#### Exercise aim
Copy each line from the entries that the word "Beantown" appears in.

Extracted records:

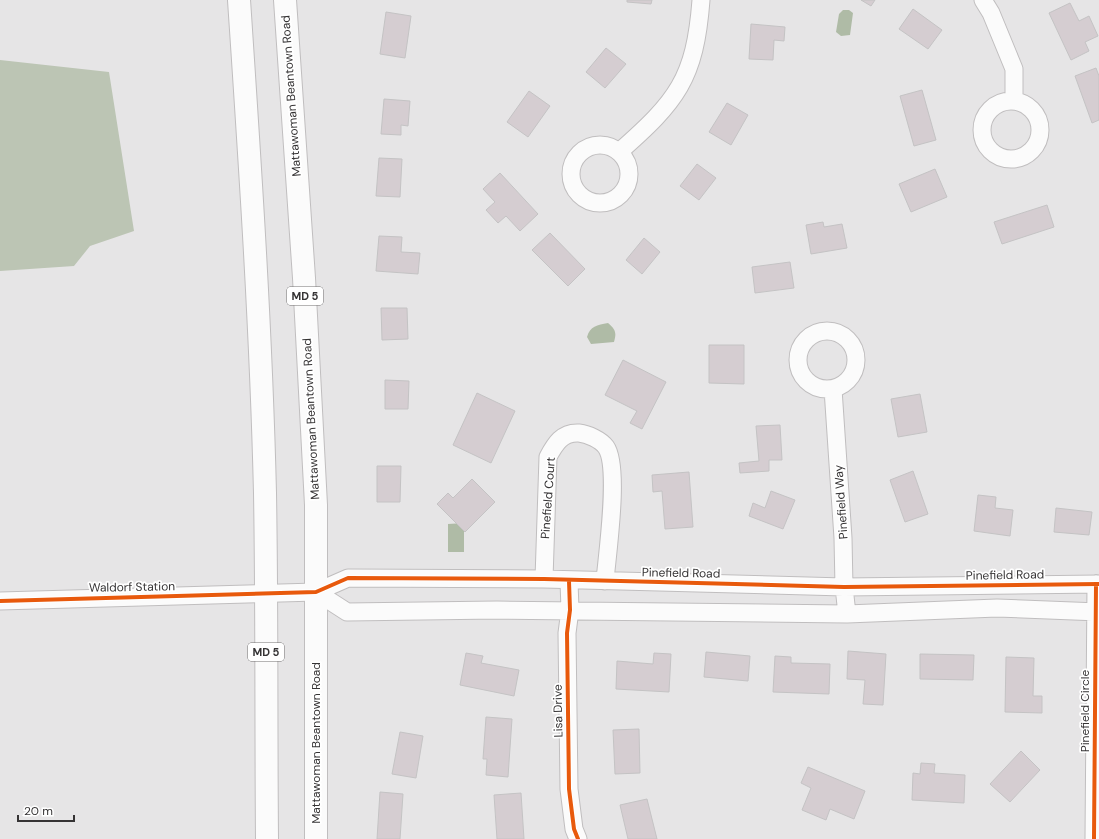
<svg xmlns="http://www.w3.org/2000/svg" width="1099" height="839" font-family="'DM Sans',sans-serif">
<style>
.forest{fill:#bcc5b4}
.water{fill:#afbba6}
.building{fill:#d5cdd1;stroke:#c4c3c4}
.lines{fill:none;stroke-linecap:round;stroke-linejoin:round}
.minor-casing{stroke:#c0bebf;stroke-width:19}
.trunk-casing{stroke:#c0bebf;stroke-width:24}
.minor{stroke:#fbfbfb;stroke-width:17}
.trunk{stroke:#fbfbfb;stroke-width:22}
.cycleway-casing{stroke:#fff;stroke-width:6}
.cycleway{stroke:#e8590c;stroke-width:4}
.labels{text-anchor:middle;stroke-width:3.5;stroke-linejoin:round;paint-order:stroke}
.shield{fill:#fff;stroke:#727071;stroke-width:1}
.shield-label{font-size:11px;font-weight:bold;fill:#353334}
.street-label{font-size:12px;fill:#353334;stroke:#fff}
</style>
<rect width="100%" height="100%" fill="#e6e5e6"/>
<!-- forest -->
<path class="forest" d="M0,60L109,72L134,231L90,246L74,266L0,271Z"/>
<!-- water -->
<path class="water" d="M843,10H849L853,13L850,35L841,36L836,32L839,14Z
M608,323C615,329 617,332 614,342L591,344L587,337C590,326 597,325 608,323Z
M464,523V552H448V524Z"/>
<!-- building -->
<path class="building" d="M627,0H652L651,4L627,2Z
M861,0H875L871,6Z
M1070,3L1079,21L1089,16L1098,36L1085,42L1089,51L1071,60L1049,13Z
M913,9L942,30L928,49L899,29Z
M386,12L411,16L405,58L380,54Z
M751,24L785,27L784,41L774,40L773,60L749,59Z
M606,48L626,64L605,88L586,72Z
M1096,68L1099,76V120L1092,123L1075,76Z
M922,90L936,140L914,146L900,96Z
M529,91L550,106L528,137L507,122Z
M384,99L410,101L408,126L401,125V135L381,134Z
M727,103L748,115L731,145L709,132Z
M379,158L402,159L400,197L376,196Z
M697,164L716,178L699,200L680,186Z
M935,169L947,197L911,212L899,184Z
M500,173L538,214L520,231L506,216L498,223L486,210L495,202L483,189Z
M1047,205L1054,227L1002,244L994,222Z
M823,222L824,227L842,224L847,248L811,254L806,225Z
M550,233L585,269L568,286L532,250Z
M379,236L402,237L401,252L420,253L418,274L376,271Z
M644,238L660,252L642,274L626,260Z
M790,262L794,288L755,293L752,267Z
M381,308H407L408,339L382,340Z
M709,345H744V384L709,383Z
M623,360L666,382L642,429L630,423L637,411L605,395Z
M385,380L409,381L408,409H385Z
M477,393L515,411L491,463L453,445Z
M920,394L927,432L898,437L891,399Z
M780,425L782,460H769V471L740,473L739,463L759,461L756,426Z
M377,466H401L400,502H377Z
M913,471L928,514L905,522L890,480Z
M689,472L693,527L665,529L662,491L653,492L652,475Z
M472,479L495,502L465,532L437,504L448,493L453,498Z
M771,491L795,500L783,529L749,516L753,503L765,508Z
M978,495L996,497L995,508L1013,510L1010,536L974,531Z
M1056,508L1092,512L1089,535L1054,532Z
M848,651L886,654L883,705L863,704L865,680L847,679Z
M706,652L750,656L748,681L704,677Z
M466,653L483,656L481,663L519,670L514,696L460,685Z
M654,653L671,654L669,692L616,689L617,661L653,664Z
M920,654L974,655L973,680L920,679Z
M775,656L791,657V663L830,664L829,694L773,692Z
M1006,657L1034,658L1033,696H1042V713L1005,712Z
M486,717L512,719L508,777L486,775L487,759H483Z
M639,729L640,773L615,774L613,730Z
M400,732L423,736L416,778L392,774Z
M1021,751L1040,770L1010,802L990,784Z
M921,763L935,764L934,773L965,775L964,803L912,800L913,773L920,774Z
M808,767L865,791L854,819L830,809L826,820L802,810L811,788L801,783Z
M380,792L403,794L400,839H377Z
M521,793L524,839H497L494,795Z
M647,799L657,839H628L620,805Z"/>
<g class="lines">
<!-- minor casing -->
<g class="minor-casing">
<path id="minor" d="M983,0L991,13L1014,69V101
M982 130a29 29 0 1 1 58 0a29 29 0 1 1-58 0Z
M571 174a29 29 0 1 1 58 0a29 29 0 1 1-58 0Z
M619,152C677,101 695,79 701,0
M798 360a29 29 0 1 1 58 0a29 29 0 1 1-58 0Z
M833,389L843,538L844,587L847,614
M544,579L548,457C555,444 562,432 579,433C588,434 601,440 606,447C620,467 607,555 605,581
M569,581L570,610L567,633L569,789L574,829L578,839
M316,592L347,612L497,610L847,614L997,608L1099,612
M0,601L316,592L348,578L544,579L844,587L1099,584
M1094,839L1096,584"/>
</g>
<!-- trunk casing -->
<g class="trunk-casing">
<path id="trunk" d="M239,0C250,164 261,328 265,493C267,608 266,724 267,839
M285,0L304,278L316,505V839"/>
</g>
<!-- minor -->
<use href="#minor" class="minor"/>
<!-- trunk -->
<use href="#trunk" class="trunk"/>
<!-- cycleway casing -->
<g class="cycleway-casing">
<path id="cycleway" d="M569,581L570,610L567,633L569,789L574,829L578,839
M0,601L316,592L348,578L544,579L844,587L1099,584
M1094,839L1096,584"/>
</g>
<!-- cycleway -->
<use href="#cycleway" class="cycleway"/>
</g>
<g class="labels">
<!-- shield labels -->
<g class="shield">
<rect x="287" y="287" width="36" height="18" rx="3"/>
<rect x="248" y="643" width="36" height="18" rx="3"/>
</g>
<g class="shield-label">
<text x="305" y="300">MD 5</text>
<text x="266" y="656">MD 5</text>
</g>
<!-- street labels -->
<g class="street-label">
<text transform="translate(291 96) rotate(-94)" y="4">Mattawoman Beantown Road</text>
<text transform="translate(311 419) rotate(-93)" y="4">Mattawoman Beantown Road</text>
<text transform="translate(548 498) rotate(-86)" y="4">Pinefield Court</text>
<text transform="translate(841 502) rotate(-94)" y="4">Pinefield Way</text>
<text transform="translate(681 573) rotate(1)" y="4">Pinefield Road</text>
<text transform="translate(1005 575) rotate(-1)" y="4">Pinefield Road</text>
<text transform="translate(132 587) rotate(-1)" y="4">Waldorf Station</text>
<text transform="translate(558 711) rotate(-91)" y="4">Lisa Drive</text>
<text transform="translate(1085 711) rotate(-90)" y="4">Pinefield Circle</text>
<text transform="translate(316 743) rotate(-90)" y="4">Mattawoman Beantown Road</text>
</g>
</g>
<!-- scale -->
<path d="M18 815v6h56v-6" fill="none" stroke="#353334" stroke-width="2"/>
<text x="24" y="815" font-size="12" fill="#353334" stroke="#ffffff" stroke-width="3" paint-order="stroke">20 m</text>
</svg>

#### Solution below
<text transform="translate(291 96) rotate(-94)" y="4">Mattawoman Beantown Road</text>
<text transform="translate(311 419) rotate(-93)" y="4">Mattawoman Beantown Road</text>
<text transform="translate(316 743) rotate(-90)" y="4">Mattawoman Beantown Road</text>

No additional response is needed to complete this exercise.